После заседания я направился к отцу Филарету. За эти годы мы возвели семь храмов, везде служили батюшки. Отец Филарет постарел и редко покидал свой храм. Ему не здоровилось, но он принял меня и мы проговорили три часа. Выйдя из храма после всенощной, я был потрясён происшедшими изменениями: в Усинске полным ходом шла мобилизация.

Следующим утром по Мирской тропе в Минусинск к окружному начальнику отправился наш спецпосланник, отец Павел. После передачи письмо окружному он отправится к Тобольск, к епископу. До Порожного его сопровождал совершенно необычный караул, два женских гвардейских десятка под командованием Анфисы Рыжовой. Один десяток должен был сменить гвардейцев Мирского острога и оставаться в нем, пока организуются возрастные мужики станицы. Со вторым десятком Анфиса должна с отцом Павлом идти в Порожный и там действовать по обстановке. Главной её задачей была организация сопровождения отца Павла.

За сутки в Усинске под ружье поставили половину подлежавших мобилизации и развернутые к вечеру пять сотен и шестью батареями, дивизионы решено было формировать после марша, под командованием Ерофея ускоренным маршем пошли в Туран. Я отправился на следующий день с десятью сотнями, всей остальной артиллерией, командой телеграфисток, они должны по ходу менять мужиков-телеграфистов и мобилизованными докторами во главе с Евдокией Васильевной.
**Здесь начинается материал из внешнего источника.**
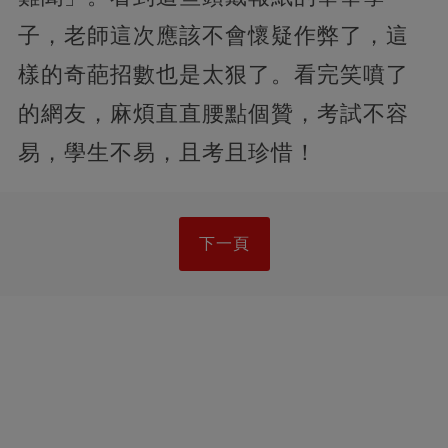
子，老師這次應該不會懷疑作弊了，這
樣的奇葩招數也是太狠了。看完笑噴了
的網友，麻煩直直腰點個贊，考試不容
易，學生不易，且考且珍惜！
下一頁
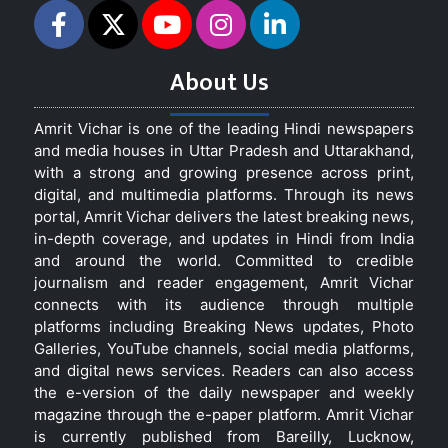
About Us
Amrit Vichar is one of the leading Hindi newspapers
and media houses in Uttar Pradesh and Uttarakhand,
with a strong and growing presence across print,
digital, and multimedia platforms. Through its news
portal, Amrit Vichar delivers the latest breaking news,
in-depth coverage, and updates in Hindi from India
and around the world. Committed to credible
journalism and reader engagement, Amrit Vichar
connects with its audience through multiple
platforms including Breaking News updates, Photo
Galleries, YouTube channels, social media platforms,
and digital news services. Readers can also access
the e-version of the daily newspaper and weekly
magazine through the e-paper platform. Amrit Vichar
is currently published from Bareilly, Lucknow,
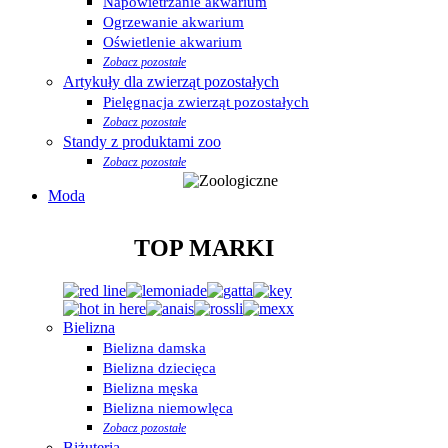
Napowietrzanie akwarium
Ogrzewanie akwarium
Oświetlenie akwarium
Zobacz pozostałe
Artykuły dla zwierząt pozostałych
Pielęgnacja zwierząt pozostałych
Zobacz pozostałe
Standy z produktami zoo
Zobacz pozostałe
Moda
TOP MARKI
Bielizna
Bielizna damska
Bielizna dziecięca
Bielizna męska
Bielizna niemowlęca
Zobacz pozostałe
Biżuteria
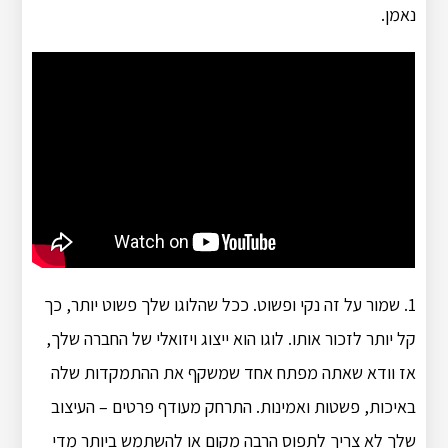
נאמן.
1. שמור על זה נקי ופשוט. ככל שהלוגו שלך פשוט יותר, כך
קל יותר לזכור אותו. לוגו הוא ייצוג ויזואלי של החברה שלך,
אז וודא שאתה מפתח אחד שמשקף את ההתמקדות שלה
באיכות, פשטות ואמינות. התרחק מעודף פרטים – העיצוב
שלך לא צריך לתפוס הרבה מקום או להשתמש ביותר מדי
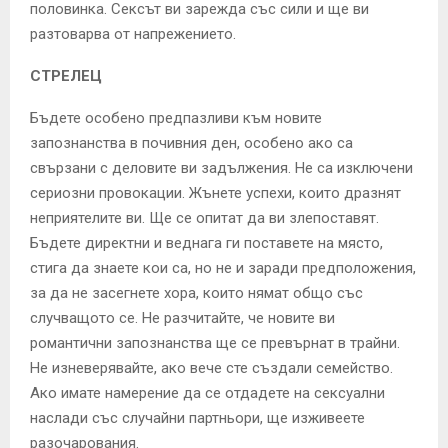
половинка. Сексът ви зарежда със сили и ще ви
разтоварва от напрежението.
СТРЕЛЕЦ
Бъдете особено предпазливи към новите
запознанства в почивния ден, особено ако са
свързани с деловите ви задължения. Не са изключени
сериозни провокации. Жънете успехи, които дразнят
неприятелите ви. Ще се опитат да ви злепоставят.
Бъдете директни и веднага ги поставете на място,
стига да знаете кои са, но не и заради предположения,
за да не засегнете хора, които нямат общо със
случващото се. Не разчитайте, че новите ви
романтични запознанства ще се превърнат в трайни.
Не изневерявайте, ако вече сте създали семейство.
Ако имате намерение да се отдадете на сексуални
наслади със случайни партньори, ще изживеете
разочарования.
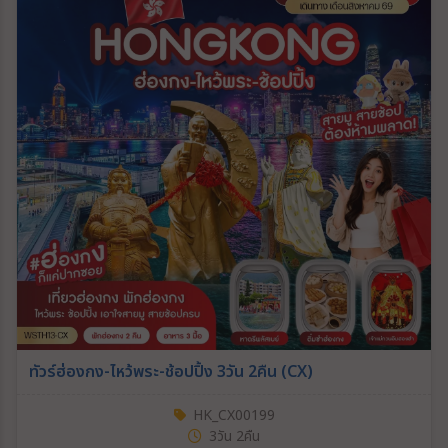
ทัวร์ฮ่องกง-ไหว้พระ-ช้อปปิ้ง 3วัน 2คืน (CX)
HK_CX00199
3วัน 2คืน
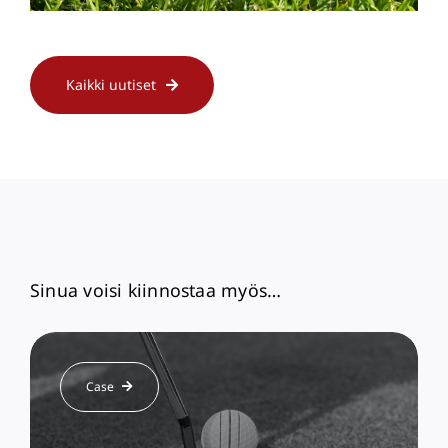
Kaikki uutiset
Sinua voisi kiinnostaa myös…
Case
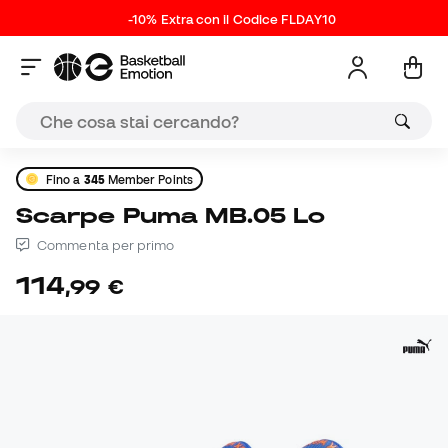
-10% Extra con il Codice FLDAY10
Fino a
345
Member Points
Scarpe Puma MB.05 Lo
Commenta per primo
114
,
99
€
Накануне состоялось выяснение отношений. Мария Леонтьевна категорично заявила, что медицинскую службу в Туране возглавит она и никто другой. Пришлось напомнить когда-то сказанные слова о верном плече и высшем долге светлейшей княгини. Машенька проплакала полночи, но утром спокойно и с достоинством, вместе с детьми вышла проводить меня. Иван был достаточно взрослым и хорошо понимал куда я уезжаю, но держался как настоящий мужчина, только когда я поднялся в седло, у него на мгновение дрогнули губы. Девочки Ксения и Анна и младший Леонтий еще не совсем проснулись, да и были все-таки еще маленькие.

К десятому мая мы закончили мобилизацию и развертывание своей армии. Накануне вернулись Ольчей и Ермил. Результаты их миссии превзошли все ожидания.

Ермил привел двести тринадцать «несогласников», а Тожу-нойон решил открыто встать на нашу сторону и с тридцатью возрастным «несогласниками» присматривать за правым берегом Ка-Хема.

Как и в российском казачестве пехоты как таковой у нас не было. Вся гвардия была на лошадях, но при необходимости мы спешивались и действовали в пешем строю. В отличие от казаков, где в сотнях было сто двадцать и более казаков, наши сотни были сотнями.

Мы сформировали тридцать сотен и разделили их на пять полков по шесть сотен, командиры сотен стали лейтенантами, командирами полков стали Шишкин, Панкрат, Леонов, Михайлов и Казимир. Леонов и Михайлов естественно стали капитанами. «Несогласники» стали отдельными сотнями. Также появилась и отдельная комендантская сотня, её командиром стал Харитон. Расчет каждого орудия составлял шесть человек и вооружены они были ружьями, а не винтовками. Менять ружья на винтовки «несогласникам» резонов не было, к винтовкам надо еще привыкать, а времени для этого не было.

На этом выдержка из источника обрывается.